- **Work to be completed**
Output each entry verbatim.

(Dataset records begins)

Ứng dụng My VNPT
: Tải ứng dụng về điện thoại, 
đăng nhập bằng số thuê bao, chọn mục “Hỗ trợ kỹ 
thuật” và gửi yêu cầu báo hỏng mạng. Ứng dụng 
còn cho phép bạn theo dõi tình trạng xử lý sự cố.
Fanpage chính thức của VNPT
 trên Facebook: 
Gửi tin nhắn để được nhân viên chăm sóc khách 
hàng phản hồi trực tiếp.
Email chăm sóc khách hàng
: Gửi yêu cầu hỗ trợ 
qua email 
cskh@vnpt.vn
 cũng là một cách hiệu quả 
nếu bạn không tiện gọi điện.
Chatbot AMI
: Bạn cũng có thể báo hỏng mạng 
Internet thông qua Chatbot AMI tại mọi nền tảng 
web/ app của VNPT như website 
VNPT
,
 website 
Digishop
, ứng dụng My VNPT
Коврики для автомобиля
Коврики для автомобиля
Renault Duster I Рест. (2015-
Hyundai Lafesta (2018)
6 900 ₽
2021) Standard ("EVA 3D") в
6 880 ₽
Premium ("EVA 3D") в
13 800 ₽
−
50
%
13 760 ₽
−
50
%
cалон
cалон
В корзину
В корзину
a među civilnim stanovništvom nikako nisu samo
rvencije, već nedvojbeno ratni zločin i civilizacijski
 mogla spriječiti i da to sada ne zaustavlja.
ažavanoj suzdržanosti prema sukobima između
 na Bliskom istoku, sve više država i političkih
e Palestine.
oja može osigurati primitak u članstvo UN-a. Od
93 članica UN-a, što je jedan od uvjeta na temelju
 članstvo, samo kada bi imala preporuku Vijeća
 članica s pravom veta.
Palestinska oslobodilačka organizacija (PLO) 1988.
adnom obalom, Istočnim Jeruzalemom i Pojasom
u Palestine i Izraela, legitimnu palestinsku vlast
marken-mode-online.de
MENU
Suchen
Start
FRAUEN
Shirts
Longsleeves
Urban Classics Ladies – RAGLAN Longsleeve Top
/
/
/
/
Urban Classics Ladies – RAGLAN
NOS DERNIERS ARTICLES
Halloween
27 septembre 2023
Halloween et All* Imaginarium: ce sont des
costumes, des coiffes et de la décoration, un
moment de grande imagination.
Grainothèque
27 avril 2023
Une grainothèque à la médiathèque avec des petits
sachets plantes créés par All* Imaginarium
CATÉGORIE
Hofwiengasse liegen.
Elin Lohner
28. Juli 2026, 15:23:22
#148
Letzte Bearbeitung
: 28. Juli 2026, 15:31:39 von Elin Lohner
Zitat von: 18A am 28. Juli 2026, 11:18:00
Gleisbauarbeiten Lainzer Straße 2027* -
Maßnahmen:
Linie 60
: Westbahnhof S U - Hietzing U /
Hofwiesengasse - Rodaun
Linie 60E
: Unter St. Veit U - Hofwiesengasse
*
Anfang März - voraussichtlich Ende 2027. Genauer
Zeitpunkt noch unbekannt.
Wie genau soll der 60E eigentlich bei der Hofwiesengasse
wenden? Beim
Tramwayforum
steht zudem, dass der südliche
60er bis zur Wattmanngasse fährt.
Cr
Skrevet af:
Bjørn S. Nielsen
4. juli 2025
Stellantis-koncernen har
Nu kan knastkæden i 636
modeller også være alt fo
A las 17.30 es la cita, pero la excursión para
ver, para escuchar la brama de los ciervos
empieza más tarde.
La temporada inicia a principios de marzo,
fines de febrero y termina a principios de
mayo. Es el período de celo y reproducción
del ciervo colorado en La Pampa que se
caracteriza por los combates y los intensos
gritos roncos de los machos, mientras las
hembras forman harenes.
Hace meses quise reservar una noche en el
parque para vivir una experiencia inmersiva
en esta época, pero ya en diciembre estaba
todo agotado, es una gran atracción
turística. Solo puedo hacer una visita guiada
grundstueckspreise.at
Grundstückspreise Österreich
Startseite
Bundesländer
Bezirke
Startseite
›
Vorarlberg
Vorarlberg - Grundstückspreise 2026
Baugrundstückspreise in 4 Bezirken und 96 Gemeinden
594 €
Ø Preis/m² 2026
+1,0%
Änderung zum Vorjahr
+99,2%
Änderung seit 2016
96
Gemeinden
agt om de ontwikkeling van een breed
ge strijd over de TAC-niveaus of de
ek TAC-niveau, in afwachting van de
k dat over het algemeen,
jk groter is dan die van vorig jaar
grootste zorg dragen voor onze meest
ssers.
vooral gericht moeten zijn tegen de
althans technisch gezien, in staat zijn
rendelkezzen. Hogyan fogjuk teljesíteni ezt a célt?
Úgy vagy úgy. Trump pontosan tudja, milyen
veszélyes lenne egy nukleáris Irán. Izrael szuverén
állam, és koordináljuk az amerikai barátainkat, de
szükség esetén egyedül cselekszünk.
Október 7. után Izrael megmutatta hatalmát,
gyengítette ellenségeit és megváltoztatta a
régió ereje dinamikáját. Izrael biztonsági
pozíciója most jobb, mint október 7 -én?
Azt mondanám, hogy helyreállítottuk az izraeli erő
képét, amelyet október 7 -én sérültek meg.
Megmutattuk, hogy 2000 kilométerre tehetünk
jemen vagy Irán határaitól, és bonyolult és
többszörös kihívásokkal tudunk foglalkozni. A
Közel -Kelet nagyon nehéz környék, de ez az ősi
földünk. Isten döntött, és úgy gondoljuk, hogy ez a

(Dataset records ends)

- **Solution**
Ứng dụng My VNPT
: Tải ứng dụng về điện thoại, 
đăng nhập bằng số thuê bao, chọn mục “Hỗ trợ kỹ 
thuật” và gửi yêu cầu báo hỏng mạng. Ứng dụng 
còn cho phép bạn theo dõi tình trạng xử lý sự cố.
Fanpage chính thức của VNPT
 trên Facebook: 
Gửi tin nhắn để được nhân viên chăm sóc khách 
hàng phản hồi trực tiếp.
Email chăm sóc khách hàng
: Gửi yêu cầu hỗ trợ 
qua email 
cskh@vnpt.vn
 cũng là một cách hiệu quả 
nếu bạn không tiện gọi điện.
Chatbot AMI
: Bạn cũng có thể báo hỏng mạng 
Internet thông qua Chatbot AMI tại mọi nền tảng 
web/ app của VNPT như website 
VNPT
,
 website 
Digishop
, ứng dụng My VNPT
Коврики для автомобиля
Коврики для автомобиля
Renault Duster I Рест. (2015-
Hyundai Lafesta (2018)
6 900 ₽
2021) Standard ("EVA 3D") в
6 880 ₽
Premium ("EVA 3D") в
13 800 ₽
−
50
%
13 760 ₽
−
50
%
cалон
cалон
В корзину
В корзину
a među civilnim stanovništvom nikako nisu samo
rvencije, već nedvojbeno ratni zločin i civilizacijski
 mogla spriječiti i da to sada ne zaustavlja.
ažavanoj suzdržanosti prema sukobima između
 na Bliskom istoku, sve više država i političkih
e Palestine.
oja može osigurati primitak u članstvo UN-a. Od
93 članica UN-a, što je jedan od uvjeta na temelju
 članstvo, samo kada bi imala preporuku Vijeća
 članica s pravom veta.
Palestinska oslobodilačka organizacija (PLO) 1988.
adnom obalom, Istočnim Jeruzalemom i Pojasom
u Palestine i Izraela, legitimnu palestinsku vlast
marken-mode-online.de
MENU
Suchen
Start
FRAUEN
Shirts
Longsleeves
Urban Classics Ladies – RAGLAN Longsleeve Top
/
/
/
/
Urban Classics Ladies – RAGLAN
NOS DERNIERS ARTICLES
Halloween
27 septembre 2023
Halloween et All* Imaginarium: ce sont des
costumes, des coiffes et de la décoration, un
moment de grande imagination.
Grainothèque
27 avril 2023
Une grainothèque à la médiathèque avec des petits
sachets plantes créés par All* Imaginarium
CATÉGORIE
Hofwiengasse liegen.
Elin Lohner
28. Juli 2026, 15:23:22
#148
Letzte Bearbeitung
: 28. Juli 2026, 15:31:39 von Elin Lohner
Zitat von: 18A am 28. Juli 2026, 11:18:00
Gleisbauarbeiten Lainzer Straße 2027* -
Maßnahmen:
Linie 60
: Westbahnhof S U - Hietzing U /
Hofwiesengasse - Rodaun
Linie 60E
: Unter St. Veit U - Hofwiesengasse
*
Anfang März - voraussichtlich Ende 2027. Genauer
Zeitpunkt noch unbekannt.
Wie genau soll der 60E eigentlich bei der Hofwiesengasse
wenden? Beim
Tramwayforum
steht zudem, dass der südliche
60er bis zur Wattmanngasse fährt.
Cr
Skrevet af:
Bjørn S. Nielsen
4. juli 2025
Stellantis-koncernen har
Nu kan knastkæden i 636
modeller også være alt fo
A las 17.30 es la cita, pero la excursión para
ver, para escuchar la brama de los ciervos
empieza más tarde.
La temporada inicia a principios de marzo,
fines de febrero y termina a principios de
mayo. Es el período de celo y reproducción
del ciervo colorado en La Pampa que se
caracteriza por los combates y los intensos
gritos roncos de los machos, mientras las
hembras forman harenes.
Hace meses quise reservar una noche en el
parque para vivir una experiencia inmersiva
en esta época, pero ya en diciembre estaba
todo agotado, es una gran atracción
turística. Solo puedo hacer una visita guiada
grundstueckspreise.at
Grundstückspreise Österreich
Startseite
Bundesländer
Bezirke
Startseite
›
Vorarlberg
Vorarlberg - Grundstückspreise 2026
Baugrundstückspreise in 4 Bezirken und 96 Gemeinden
594 €
Ø Preis/m² 2026
+1,0%
Änderung zum Vorjahr
+99,2%
Änderung seit 2016
96
Gemeinden
agt om de ontwikkeling van een breed
ge strijd over de TAC-niveaus of de
ek TAC-niveau, in afwachting van de
k dat over het algemeen,
jk groter is dan die van vorig jaar
grootste zorg dragen voor onze meest
ssers.
vooral gericht moeten zijn tegen de
althans technisch gezien, in staat zijn
rendelkezzen. Hogyan fogjuk teljesíteni ezt a célt?
Úgy vagy úgy. Trump pontosan tudja, milyen
veszélyes lenne egy nukleáris Irán. Izrael szuverén
állam, és koordináljuk az amerikai barátainkat, de
szükség esetén egyedül cselekszünk.
Október 7. után Izrael megmutatta hatalmát,
gyengítette ellenségeit és megváltoztatta a
régió ereje dinamikáját. Izrael biztonsági
pozíciója most jobb, mint október 7 -én?
Azt mondanám, hogy helyreállítottuk az izraeli erő
képét, amelyet október 7 -én sérültek meg.
Megmutattuk, hogy 2000 kilométerre tehetünk
jemen vagy Irán határaitól, és bonyolult és
többszörös kihívásokkal tudunk foglalkozni. A
Közel -Kelet nagyon nehéz környék, de ez az ősi
földünk. Isten döntött, és úgy gondoljuk, hogy ez a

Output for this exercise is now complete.